Um deles vinha na direção de Boh, o qual ficou assustado com a situação. Ele não sabia o que estava acontecendo e acreditava que teria o mesmo destino cruel dos equinos. Porém o Pegasus que se aproximou não ficou naquele estado por muito tempo. Depois de sua forma oscilar muito, percebeu estar diante de uma gata. Mas não qualquer gata, era Bastet.

 

— Achei que tinha morrido em combate no mês passado! Deveria saber que nossa grande heroína não pereceria nas mãos daqueles caninos sujos! — disse ainda entorpecido pela agradável surpresa.

 

Ele sentia seu corpo cheio de energia e precisava de muita força de vontade para não correr até aquela que tanto admirava. Com muito esforço, conseguiu acalmar seus pensamentos e olhar a guerreira e sua explicação. No momento em que a observou com mais atenção, reparou que algo estava errado. Ela parecia... masculina.

 

A gata preparava-se para falar quando percebeu o olhar estranho.

 

— O que foi? — Estranhou.

 

— Nada, é que... — Boh estava sem jeito demais para falar.

 

— Ah, já sei. Você estranhou minha forma masculina. Esqueci que assumi a forma de uma gata e não de um gato. Simplesmente senti um gênero e nem me atentei a isso. — Bastet esclareceu com um riso divertido.

 

O olhar de confusão do gato com quem falava era claro. Por isso, a explicação continuou:

 

— Eu tenho o dom da metamorfose. Portanto, sou todas as espécies de séries vivos ao mesmo tempo que não sou nenhuma delas. Sou todos os gêneros que essas podem assumir, ao mesmo tempo que não sou nenhum deles.

 

Como o olhar confuso de Boh não passava, era claro que ele custaria a entender como seres metamorfos podiam sentir mais de um gênero ou espécie. Era mais sensato mudar drasticamente o assunto, já que essa primeira parte era irrelevante.

 

— Sou o último indivíduo da espécie humana. Graças às minhas habilidades, possuo maior expectativa de vida e consegui fugir e sobreviver. Por muito tempo vivi entre os gatos e, quando a guerra estourou, achei que era meu dever lutar ao lado da espécie que me acolheu. Até perceber que fazíamos guerras iguais àquelas assassinas dos humanos e teríamos o mesmo fim. Foi quando encontrei os cavalos, surpreendi-me ao encontrá-los Pegasus. Deve ter sido a magia da liberdade, os anos de escravidão fizeram suas asas caírem. Agora que lutam pela paz, elas renasceram.

 

Como que para provar suas palavras, logo a transformação foi executada e finalmente Bastet assumiu a forma humana novamente.
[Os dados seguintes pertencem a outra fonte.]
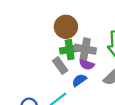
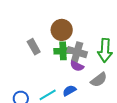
gray rectangle: (60, 66) -> (34, 47), moved
blue semicircle: (79, 80) -> (69, 91), moved

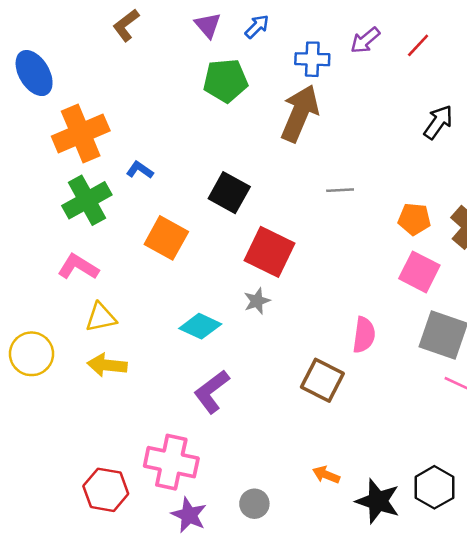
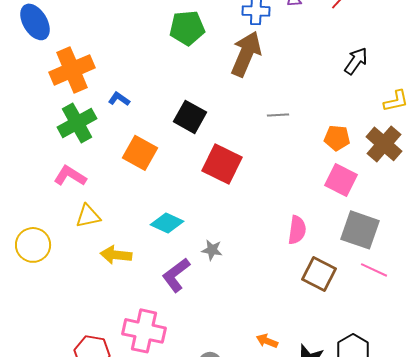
gray star: (257, 301) -> (212, 250), moved, turned 30
yellow arrow: (107, 365) -> (116, 255), moved
brown square: (322, 380) -> (319, 274), moved

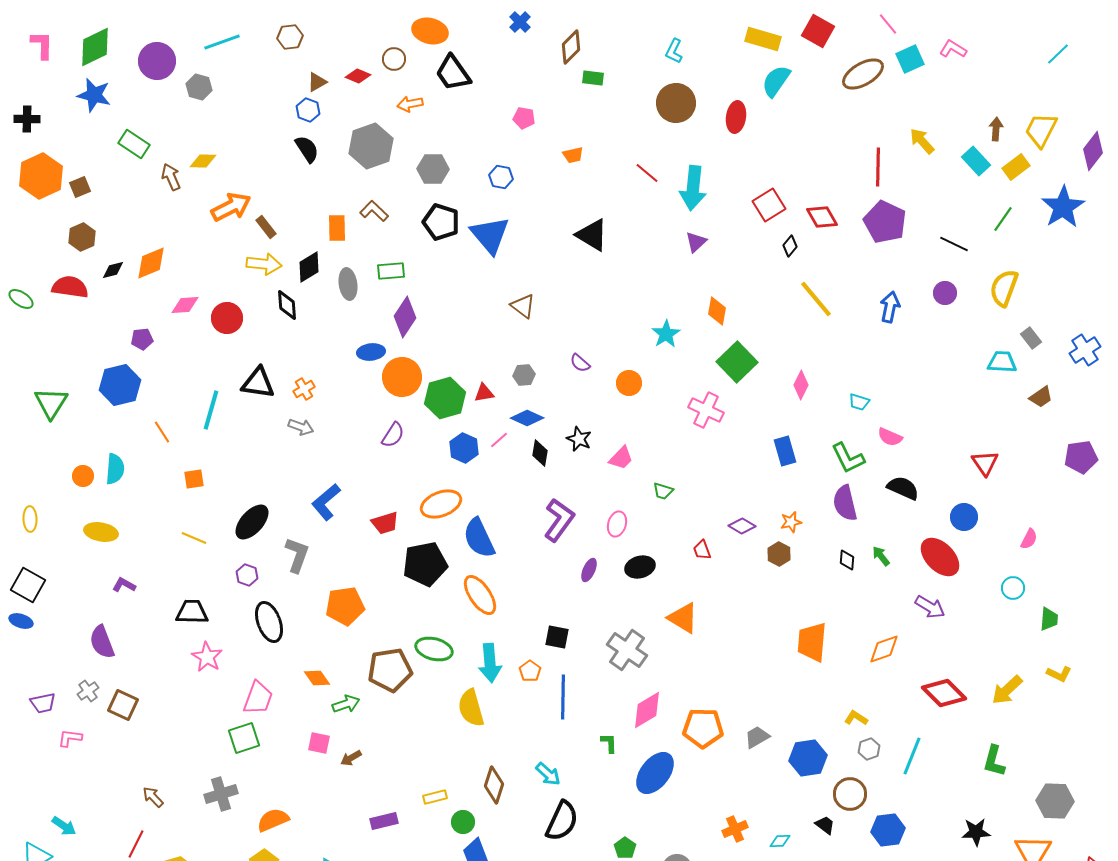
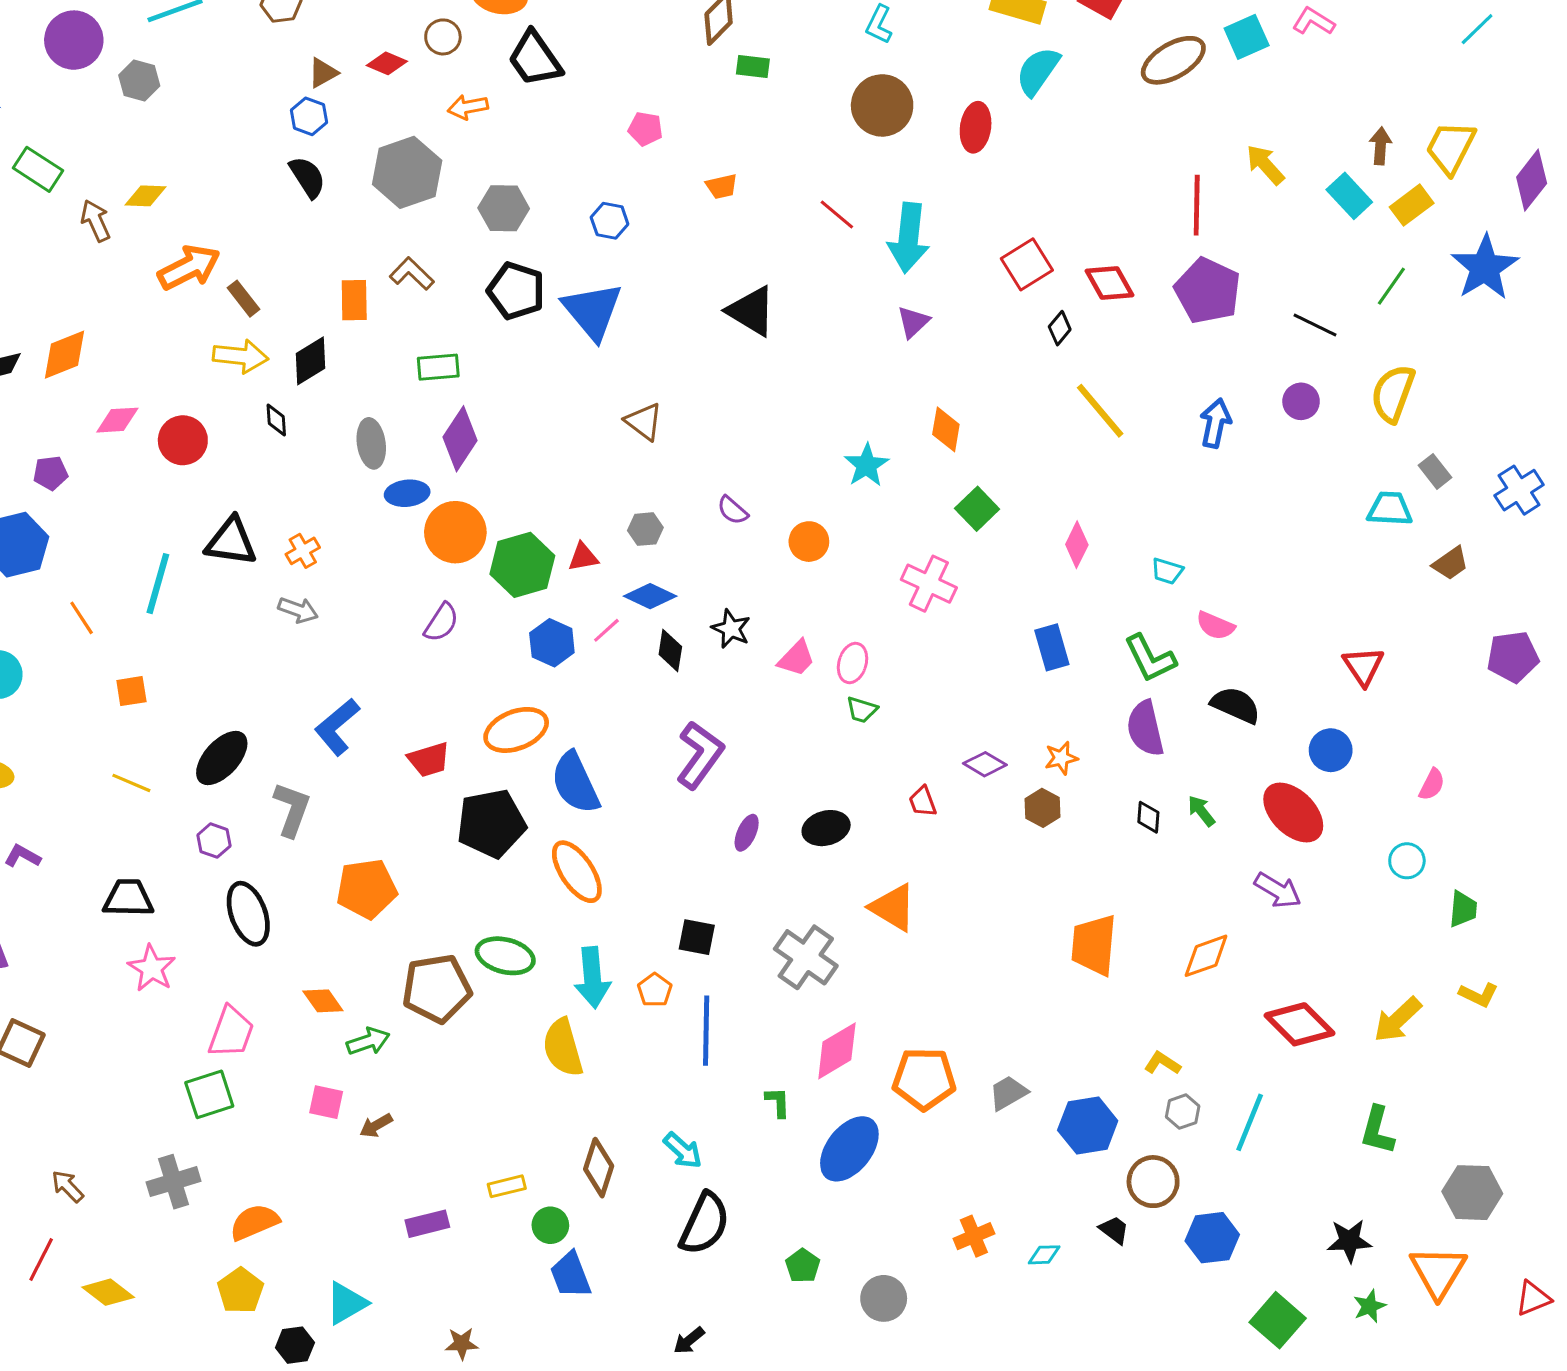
gray ellipse: (348, 284) -> (371, 443), moved
black diamond: (287, 305) -> (276, 420), size x0.7
green square: (737, 362) -> (977, 509), size x0.7
pink ellipse: (617, 524) -> (853, 663), moved

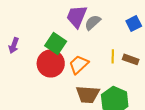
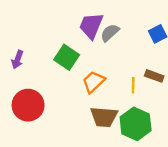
yellow line: (113, 56) -> (133, 85), moved
red circle: (51, 63) -> (28, 105), moved

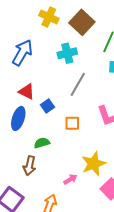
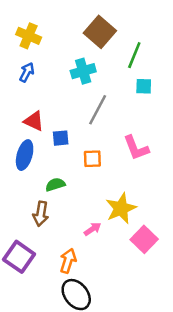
yellow cross: (49, 17) -> (29, 36), moved
blue arrow: (22, 53) -> (27, 72), size x0.6
blue square: (47, 106) -> (61, 138), turned 32

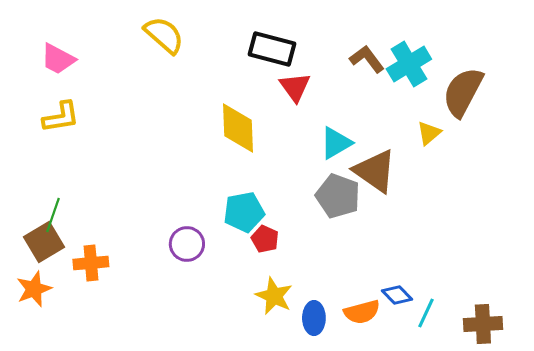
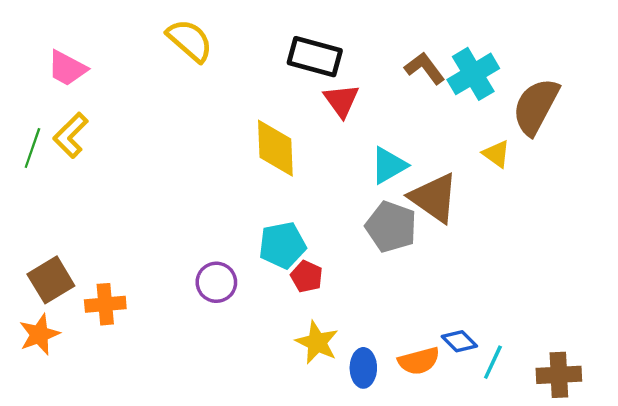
yellow L-shape: (61, 117) -> (71, 135), turned 144
yellow triangle: (429, 133) -> (496, 154), turned -44
green line: (53, 215) -> (32, 148), moved

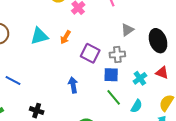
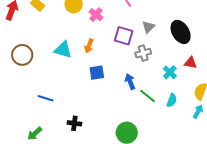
cyan triangle: (39, 36) -> (63, 50), turned 42
purple square: (90, 53) -> (124, 36), moved
blue square: (111, 75) -> (97, 73), moved
blue arrow: (73, 85) -> (130, 82), moved

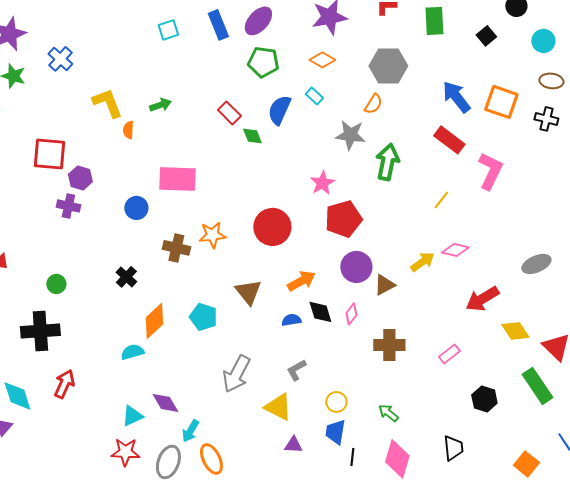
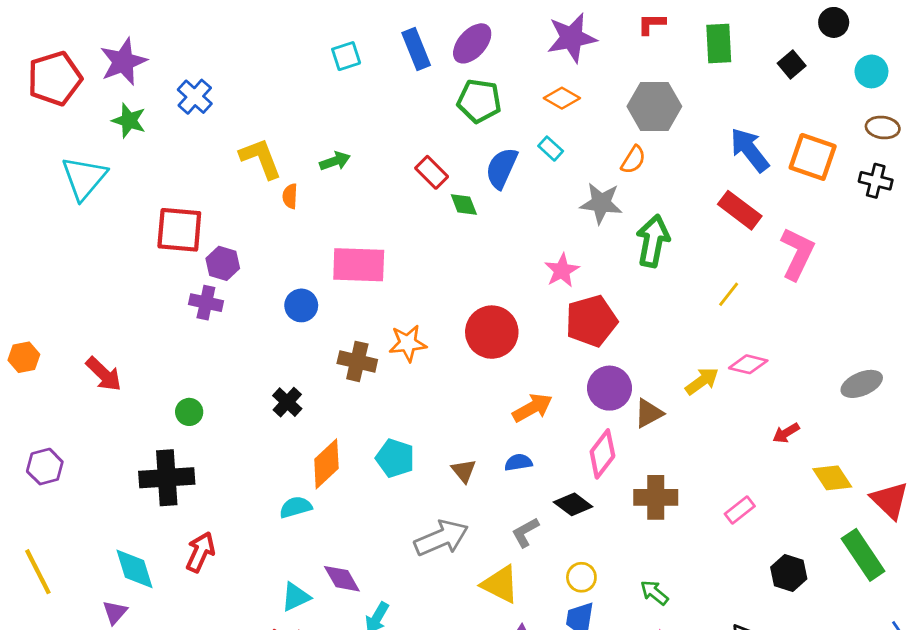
brown triangle: (248, 292) -> (464, 471), moved, size x0.7
red arrow: (482, 299) -> (786, 433), size x0.6
black diamond: (320, 312) -> (573, 504), moved, turned -36
pink diamond: (351, 314) -> (602, 454), size x1.6
gray arrow: (236, 374) -> (441, 538), turned -141

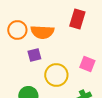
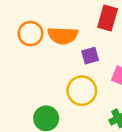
purple square: (34, 55) -> (90, 56), moved

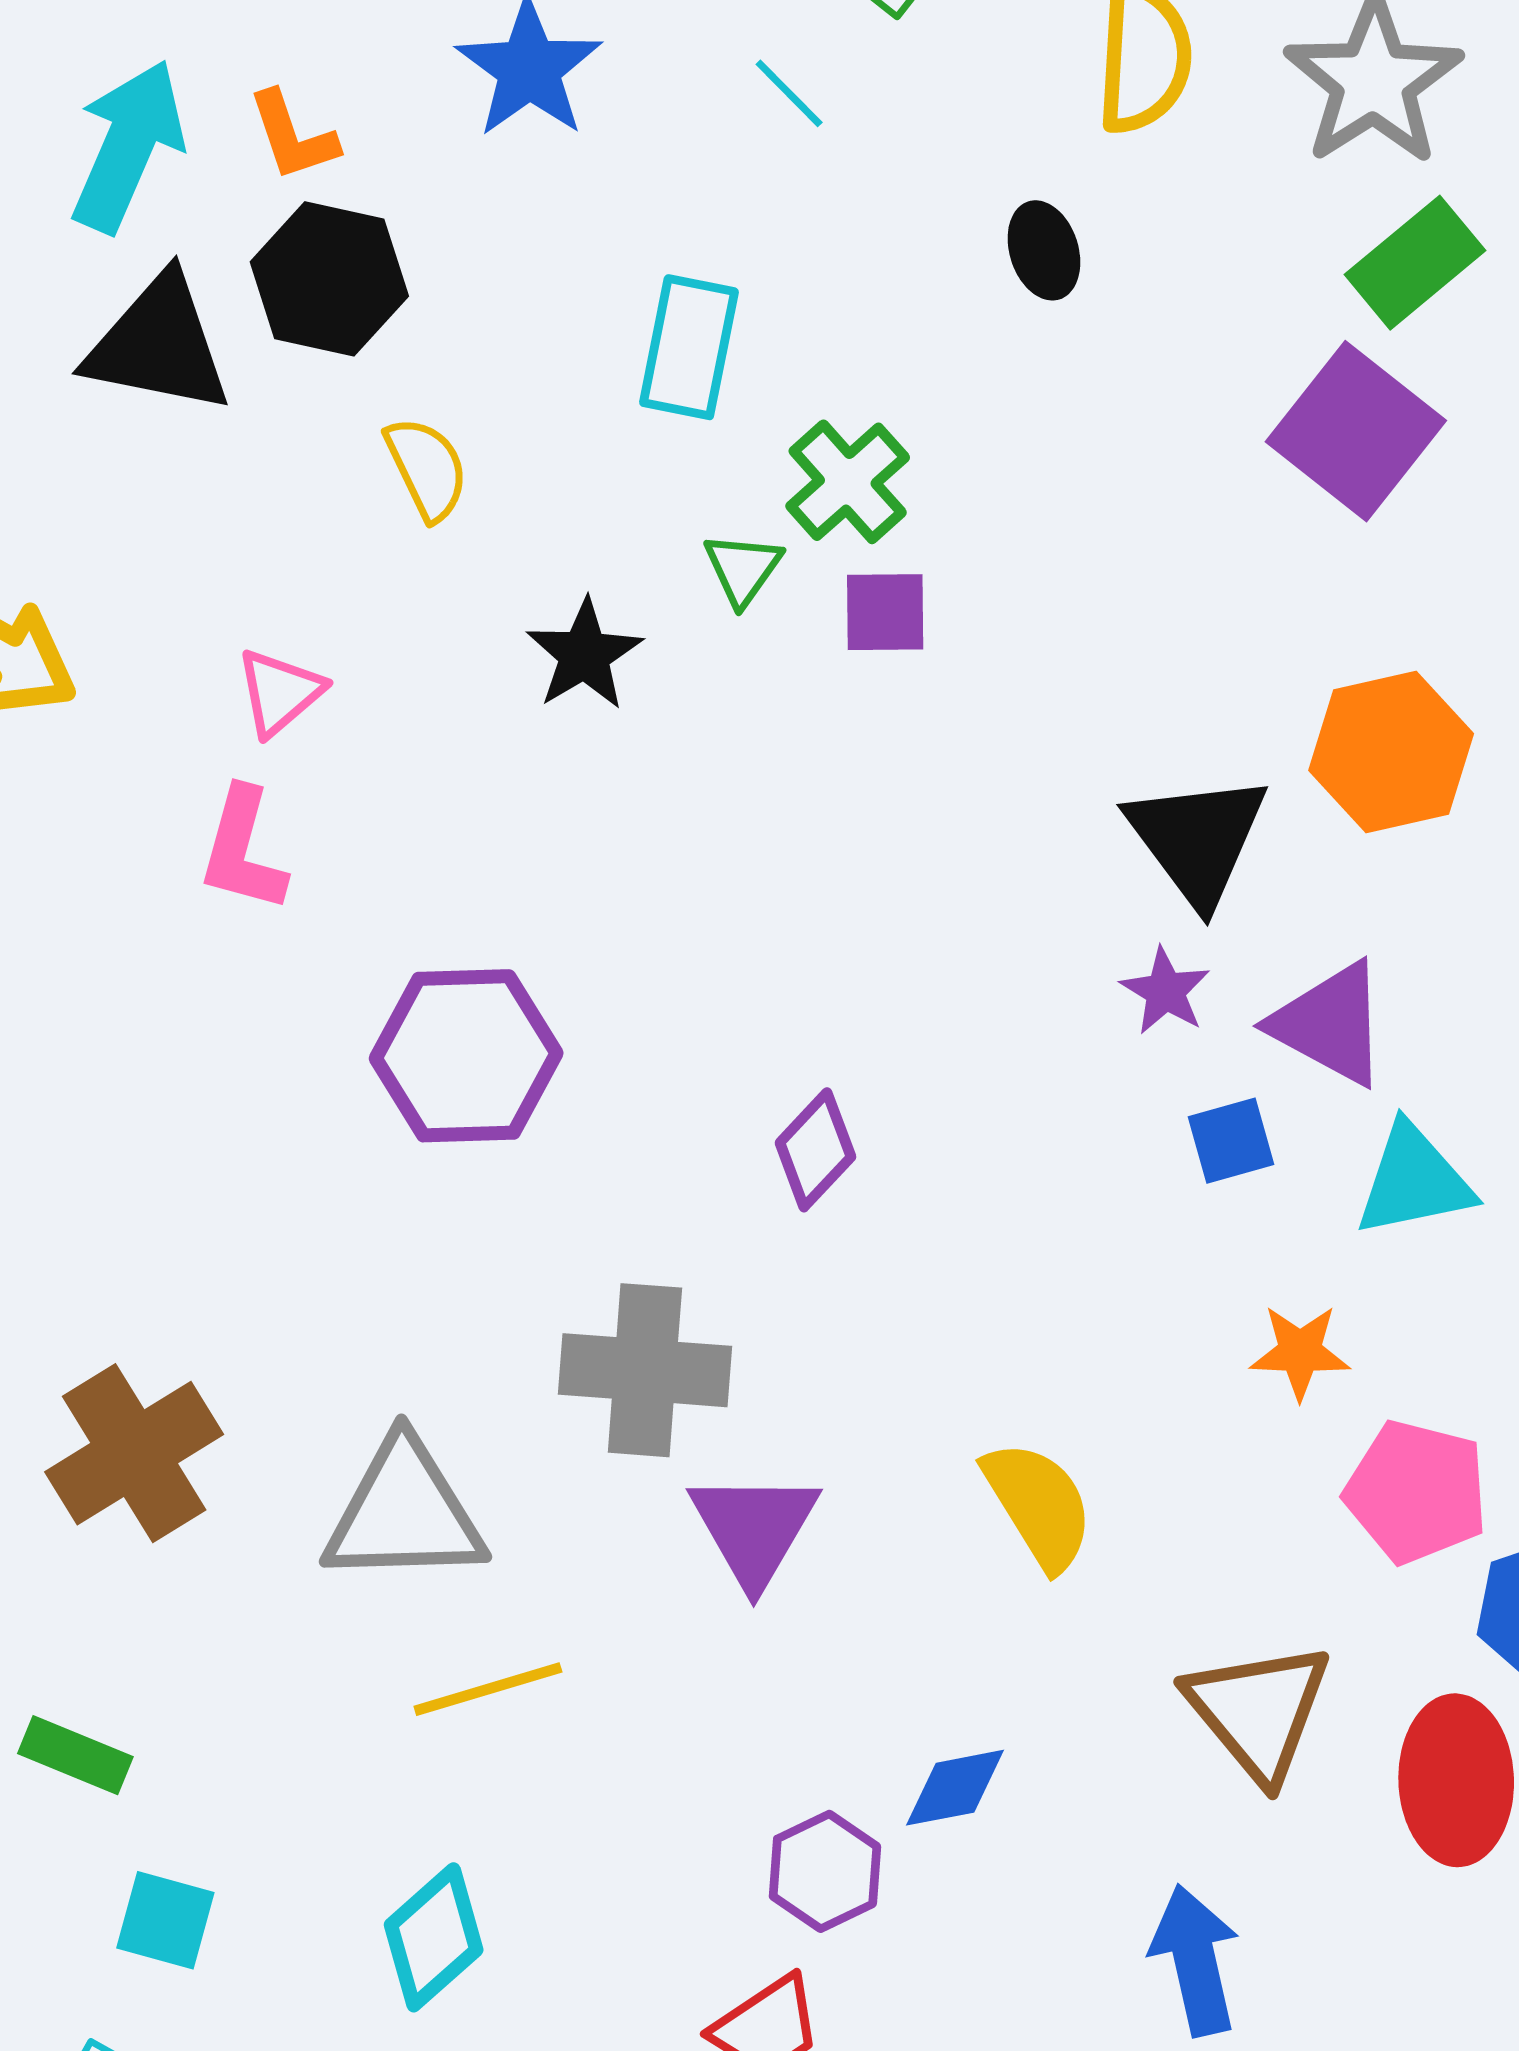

Ele não saberia dizer se era de um macho ou de uma fêmea porque era simplesmente impossível distinguir, afinal as pessoas eram todas iguais. Já os gatos possuíam evidentes diferenças corporais, era muito mais fácil.

 

Boh estava meio chocado com toda a história e não estava acreditando muito. Ele simplesmente não entendia como metamorfos sentiam tal fluidez de espécies e gênero.

 

— Fico agradecido por ter escolhido nossa espécie e por tê-la defendido dos caninos. — Foi tudo que pôde dizer quando deixou sua confusão de lado.

 

— Não agradeça, eu quase pulei fora para me juntar aos macacos muitas vezes. Lutei junto deles contra os felinos e caninos durante um tempo até. Mas fora esse período, fiquei com os gatos. Fui eu, inclusive, que convenci os primatas a lutarem com vocês e não com os caninos. — disse sorrindo com a lembrança.

 

— Está bem... — disse um confuso Boh. — Mas por que me salvou e não outro?

 

— Então quer ir direto ao ponto? — A expressão de Bastet era sugestiva.

 

Não demorou para que a pessoa em sua frente se transformasse em uma águia e levasse-o para sobrevoar a área de onde havia sido resgado. Não havia nada além de cadáveres de felinos e caninos sendo vasculhados por Pegasus iludidos pela chance de encontrar sobreviventes. O acompanhante da então águia deduziu que ele foi o único a sair vivo daquele massacre.

 

Quando retornaram ao local aonde Boh foi levado, Bastet assumiu novamente a forma de um Pegasus. Naqueles tempos, parecia ser a única plenamente confortável.

 

— Eu convoco você, o único sobrevivente do grande massacre, a juntar-se a nós na causa da paz. O primeiro gato a ser bem-vindo entre os Pegasus. — disse solene.

 

Curvando-se, Boh aceitou sua missão. Percebeu, como muitos depois dele, que a guerra não daria em nada. O máximo que conseguiriam era extinção conjunta e ódio aos sobreviventes. Além disso, era uma honra estar junto da lenda que era Bastet.